En effet, l’étude de la contexture immunitaire des cancers révèle une très grande variabilité interindividuelle concernant l’infiltrat immunitaire tumoral dans une indication donnée. Paradoxalement, on retrouve des groupes homogènes de patients partageant les mêmes phénotypes biologiques indépendamment de leur histologie tumorale (infiltrats lymphocytaires T versus myéloïdes, sécrétion d’interleukine 6, VEGF, etc.) [1]. Enfin, la biologie du cancer localisé semble radicalement différente de celle des cancers métastatiques [2], ce qui explique probablement pourquoi certaines immunothérapies fonctionnent mieux dans les stades initiaux que dans ceux avancés (par exemple, virus oncolytiques et agonistes de toll-like receptors dans les cancers cutanés de stades I et II versus III et IV).
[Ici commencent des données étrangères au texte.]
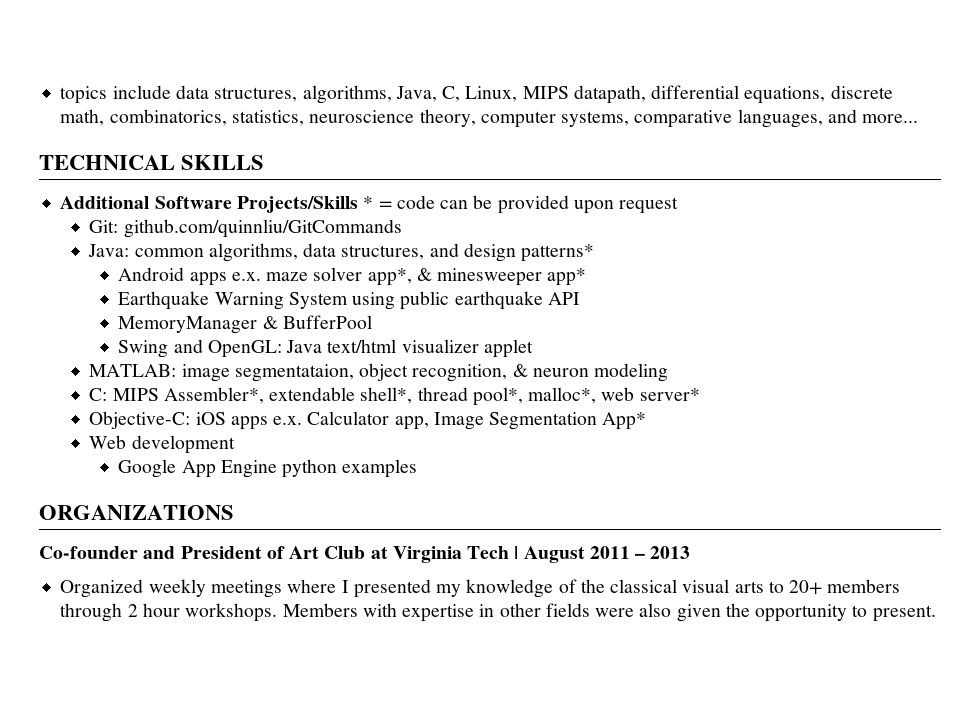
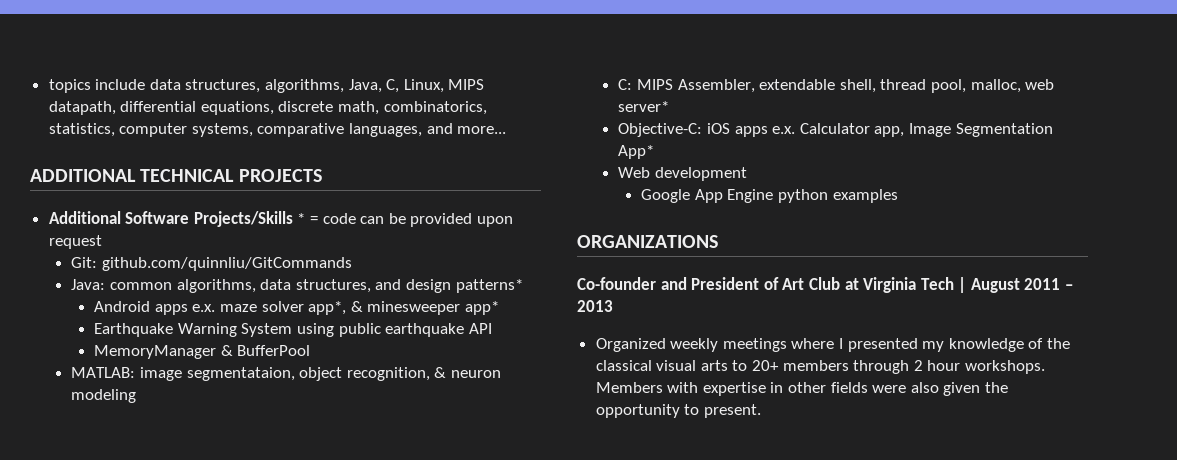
[309,109,476,127] neuroscience theory, -> (115, 130) none
[39,155,265,170] TECHNICAL SKILLS -> [30,169,322,182] ADDITIONAL TECHNICAL PROJECTS
[118,339,533,358] // Swing and OpenGL: Java text/html visualizer applet -> (311, 350) none
[163,387,597,406] Assembler*, extendable shell*, thread pool*, malloc*, -> [677,79,1021,93] Assembler, extendable shell, thread pool, malloc,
En outre, les biotechs et les firmes pharmaceutiques ne peuvent pas évaluer de façon fiable 3 éléments essentiels à l’évaluation des nouveaux traitements : si les patients recrutés dans leurs essais cliniques expriment ou non la cible de leurs médicaments, si ces cibles sont occupées sous traitement et, enfin, si elles sont suffisamment engagées sous traitement. Cela en raison des techniques disponibles en essai clinique (par exemple, l’IHC ou le séquençage d’ADN/ARN), qui ont des délais d’exécution longs (plusieurs semaines entre la collecte d’échantillon et les résultats), sont peu sensibles/spécifiques (notamment pour définir le niveau d’expression d’une protéine membranaire sur un sous-type cellulaire d’intérêt) et n’ont donc qu’une faible valeur pour prédire l’issue du traitement des patients (en raison d’un éventail de valeurs beaucoup trop étendu entre répondeurs et non-répondeurs).
Par conséquent, l’amélioration du devenir de nos patients ne passera pas uniquement par de nouvelles découvertes thérapeutiques disruptives, mais aussi par notre capacité à implémenter de façon incrémentielle les progrès techniques en matière de biomarqueurs afin d’améliorer nos stratifications thérapeutiques en essai clinique et notre monitoring des patients sous traitement. L’oncologie bénéficierait ainsi grandement de l’expérience accumulée en hématologie pour le traitement des leucémies lymphoblastiques où la stratification des patients grâce à des biomarqueurs prédictifs (avant traitement) et préemptifs (sous traitement), qui a permis de faire des progrès spectaculaires en survie globale sans changement majeur dans l’arsenal thérapeutique qui leur est dédié [3].